OpenRC can be run from its own init process

Nice find. I'll modify my first commit to detect openrc-init from /proc/cmdline too.

So perhaps the simplest way forward would be to rely on the user installing geoip-shell in the same runlevel which they normally run the machine in

I agree that assumption is both the simplest and most reasonable way.

and adding [depend() { need net }] to the init script

That won't work as-is, because the restore functionality is run as a #!/bin/sh script, not a #!/sbin/openrc-run script.

Unless you're suggesting to change from an OpenRC local.d script to making a full OpenRC initscript to perform the restore? I don't think that's necessary. You already have a great script which handles the restore command, it would needlessly complex to write a full initscript just to call the existing restore command.

net is available by the time local.d scripts run, because local has depend() { after * }.

superjamie avatar Sep 12 '24 03:09 superjamie

A useful feature of the need directive is that when specified services are restarted, that will also restart geoip-shell. I was actually thinking about adding firewall to the dependencies, which would trigger geoip-shell restart on firewall restart, thus restoring the functionality automatically when the firewall is restarted. Not sure which keyword to use for the need directive (I assume the keyword should be found in the provides directive of firewall-providing init scripts). This will probably require a full-blown init script, but is it so hard to put together?

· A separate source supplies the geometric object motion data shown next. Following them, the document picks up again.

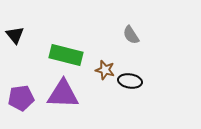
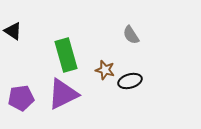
black triangle: moved 2 px left, 4 px up; rotated 18 degrees counterclockwise
green rectangle: rotated 60 degrees clockwise
black ellipse: rotated 25 degrees counterclockwise
purple triangle: rotated 28 degrees counterclockwise
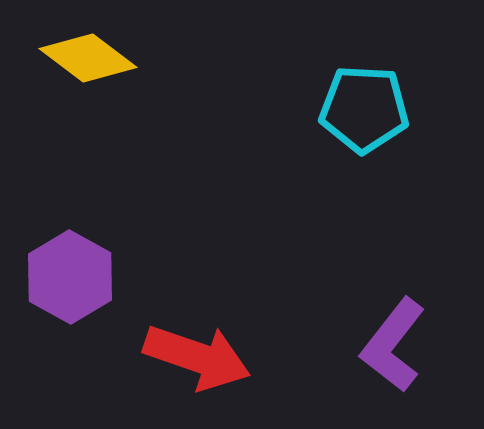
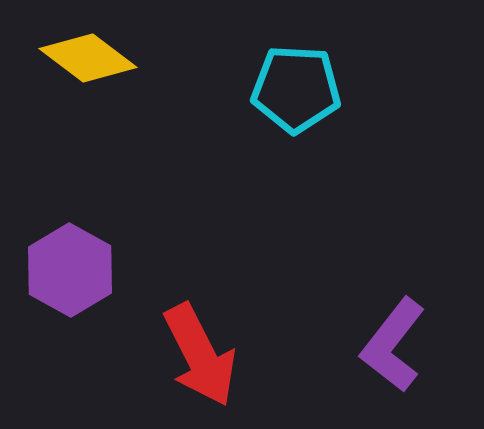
cyan pentagon: moved 68 px left, 20 px up
purple hexagon: moved 7 px up
red arrow: moved 3 px right, 2 px up; rotated 44 degrees clockwise
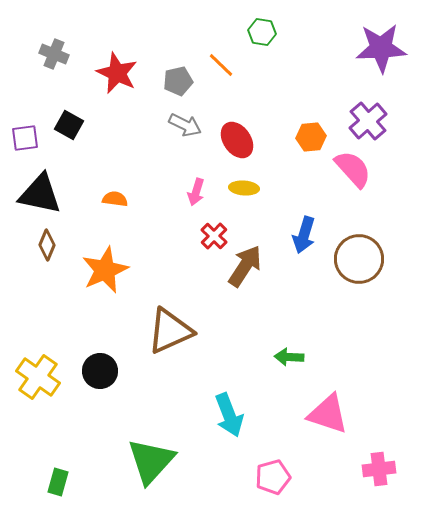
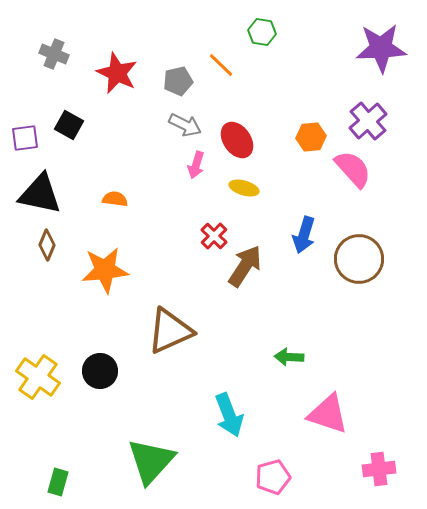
yellow ellipse: rotated 12 degrees clockwise
pink arrow: moved 27 px up
orange star: rotated 18 degrees clockwise
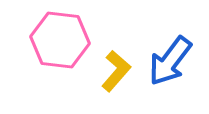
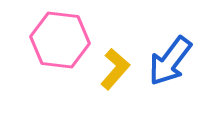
yellow L-shape: moved 1 px left, 2 px up
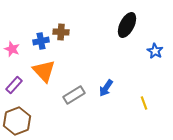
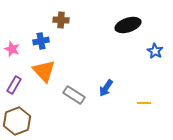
black ellipse: moved 1 px right; rotated 45 degrees clockwise
brown cross: moved 12 px up
purple rectangle: rotated 12 degrees counterclockwise
gray rectangle: rotated 65 degrees clockwise
yellow line: rotated 72 degrees counterclockwise
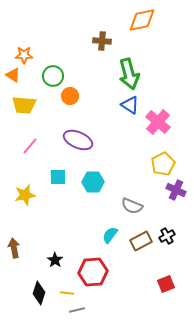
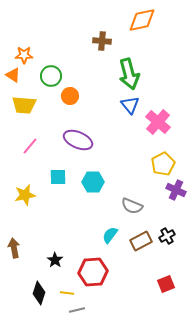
green circle: moved 2 px left
blue triangle: rotated 18 degrees clockwise
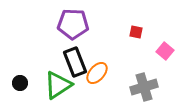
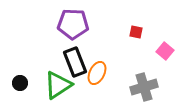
orange ellipse: rotated 15 degrees counterclockwise
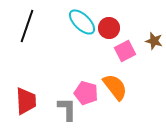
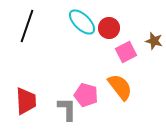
pink square: moved 1 px right, 1 px down
orange semicircle: moved 5 px right
pink pentagon: moved 2 px down
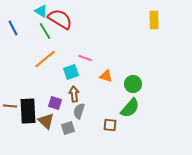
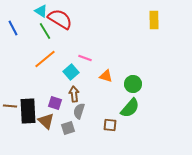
cyan square: rotated 21 degrees counterclockwise
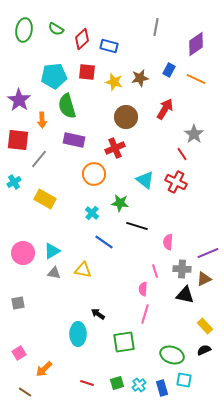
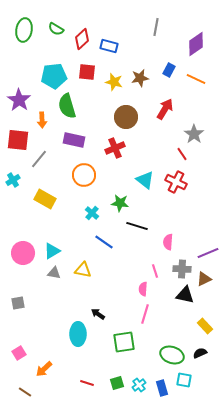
orange circle at (94, 174): moved 10 px left, 1 px down
cyan cross at (14, 182): moved 1 px left, 2 px up
black semicircle at (204, 350): moved 4 px left, 3 px down
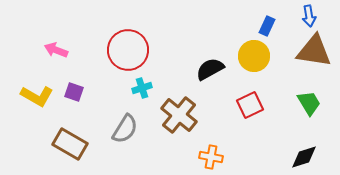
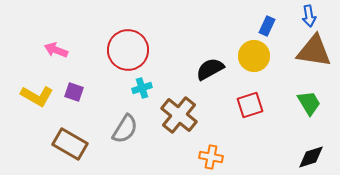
red square: rotated 8 degrees clockwise
black diamond: moved 7 px right
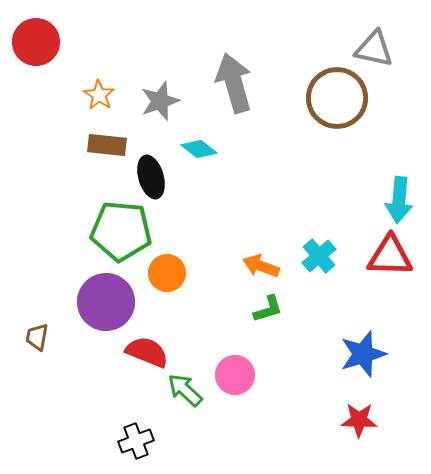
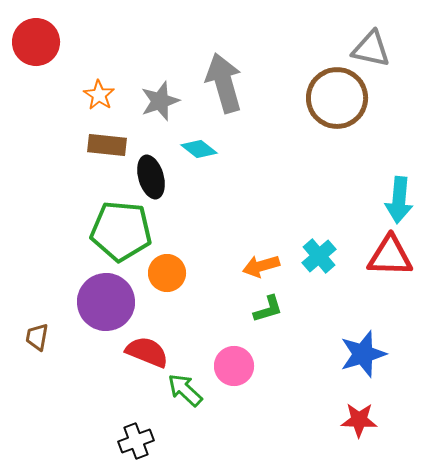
gray triangle: moved 3 px left
gray arrow: moved 10 px left
orange arrow: rotated 36 degrees counterclockwise
pink circle: moved 1 px left, 9 px up
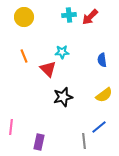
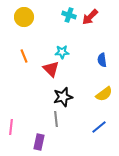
cyan cross: rotated 24 degrees clockwise
red triangle: moved 3 px right
yellow semicircle: moved 1 px up
gray line: moved 28 px left, 22 px up
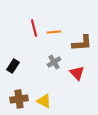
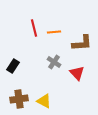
gray cross: rotated 24 degrees counterclockwise
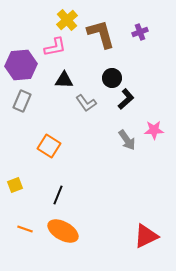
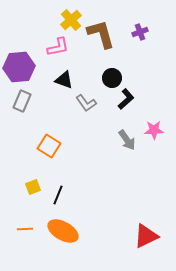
yellow cross: moved 4 px right
pink L-shape: moved 3 px right
purple hexagon: moved 2 px left, 2 px down
black triangle: rotated 18 degrees clockwise
yellow square: moved 18 px right, 2 px down
orange line: rotated 21 degrees counterclockwise
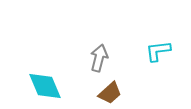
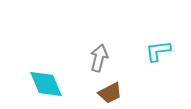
cyan diamond: moved 1 px right, 2 px up
brown trapezoid: rotated 15 degrees clockwise
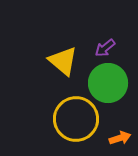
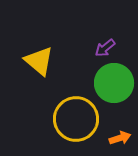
yellow triangle: moved 24 px left
green circle: moved 6 px right
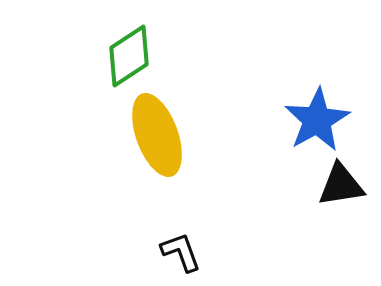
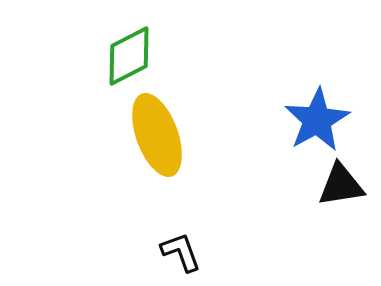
green diamond: rotated 6 degrees clockwise
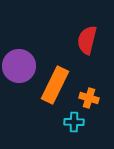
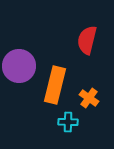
orange rectangle: rotated 12 degrees counterclockwise
orange cross: rotated 18 degrees clockwise
cyan cross: moved 6 px left
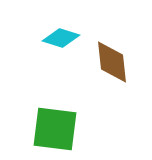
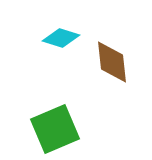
green square: rotated 30 degrees counterclockwise
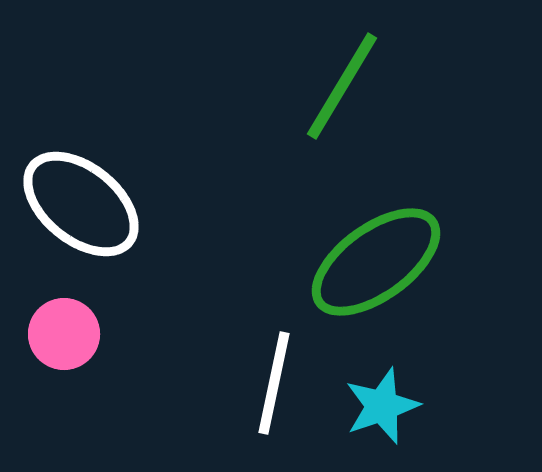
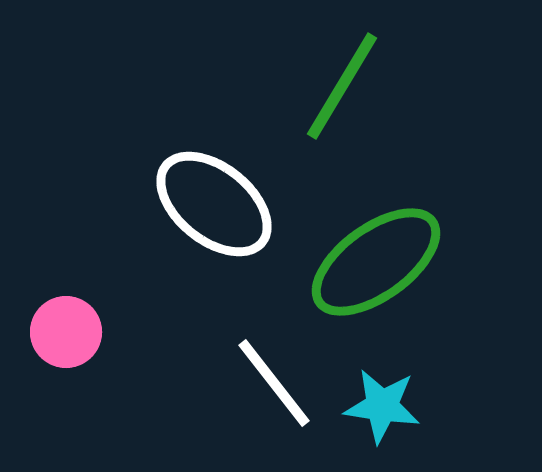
white ellipse: moved 133 px right
pink circle: moved 2 px right, 2 px up
white line: rotated 50 degrees counterclockwise
cyan star: rotated 28 degrees clockwise
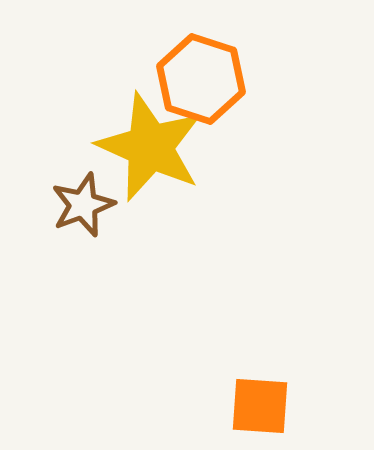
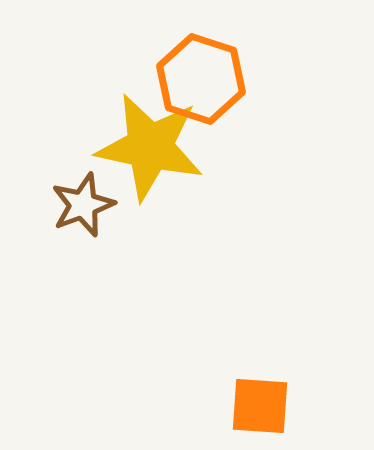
yellow star: rotated 12 degrees counterclockwise
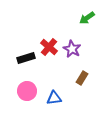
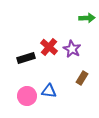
green arrow: rotated 147 degrees counterclockwise
pink circle: moved 5 px down
blue triangle: moved 5 px left, 7 px up; rotated 14 degrees clockwise
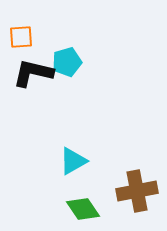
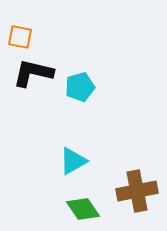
orange square: moved 1 px left; rotated 15 degrees clockwise
cyan pentagon: moved 13 px right, 25 px down
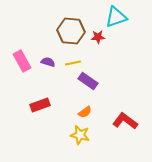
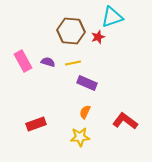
cyan triangle: moved 4 px left
red star: rotated 16 degrees counterclockwise
pink rectangle: moved 1 px right
purple rectangle: moved 1 px left, 2 px down; rotated 12 degrees counterclockwise
red rectangle: moved 4 px left, 19 px down
orange semicircle: rotated 152 degrees clockwise
yellow star: moved 2 px down; rotated 18 degrees counterclockwise
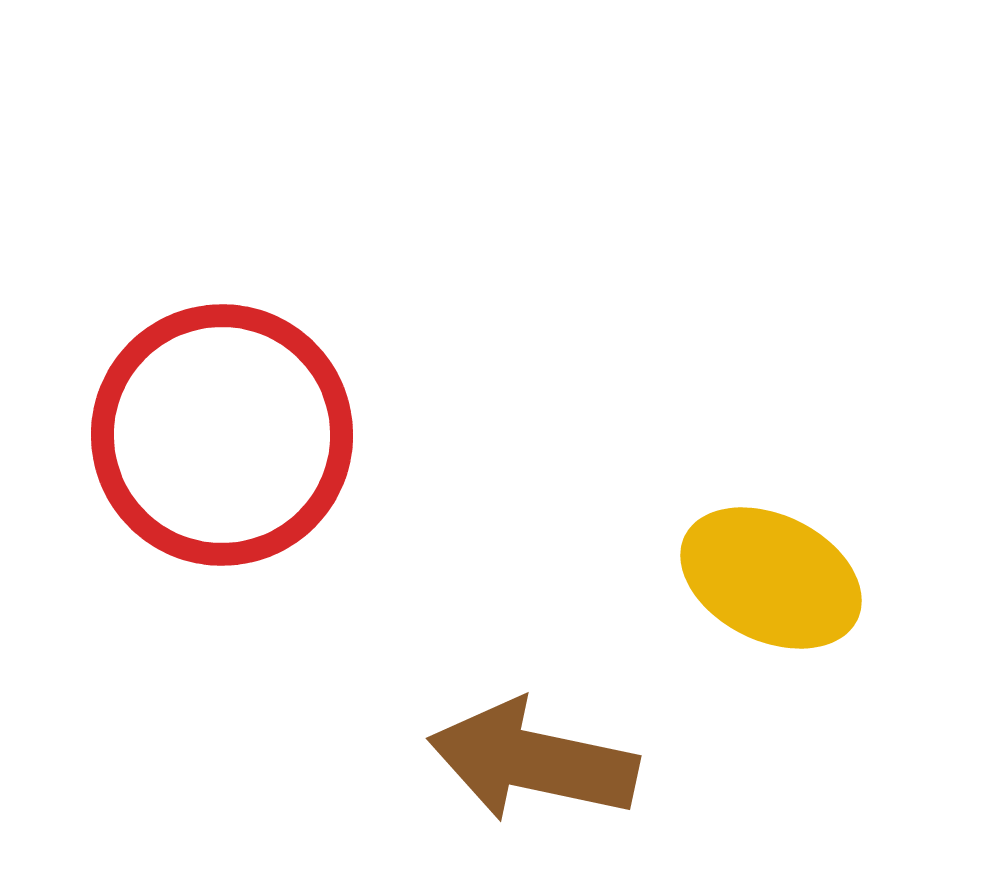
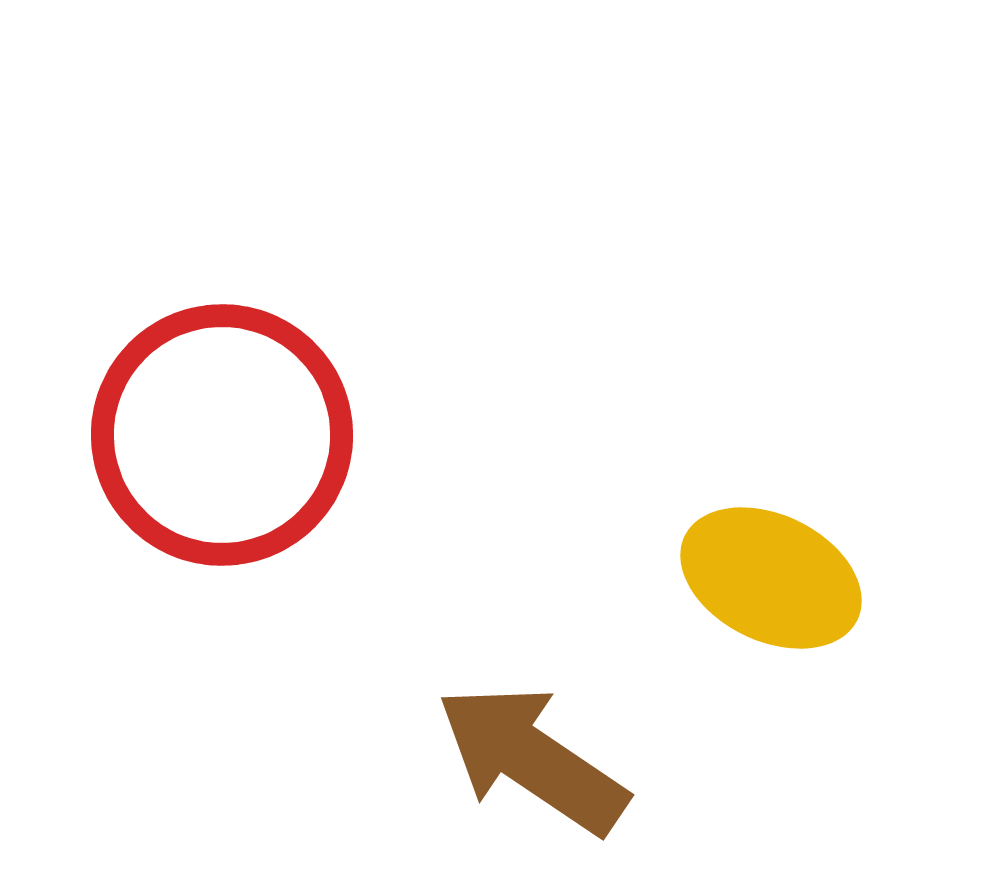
brown arrow: moved 1 px left, 2 px up; rotated 22 degrees clockwise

friendly-bits avatar Sep 12 '24 03:09 friendly-bits

This has become longer than I have the spare time for. A one-line local script is now detecting an init system in a distro I don't use and writing a full initscript for an init system I am not really that familiar with.

If any of this has been useful to you, please feel free to use it. I elevate all I've done here to the public domain under Creative Commons Zero and waive all rights.

Thank you for your script and all the best.

superjamie avatar Sep 13 '24 09:09 superjamie

I understand. I will try to implement this feature by myself. Your ideas are appreciated and will definitely be useful.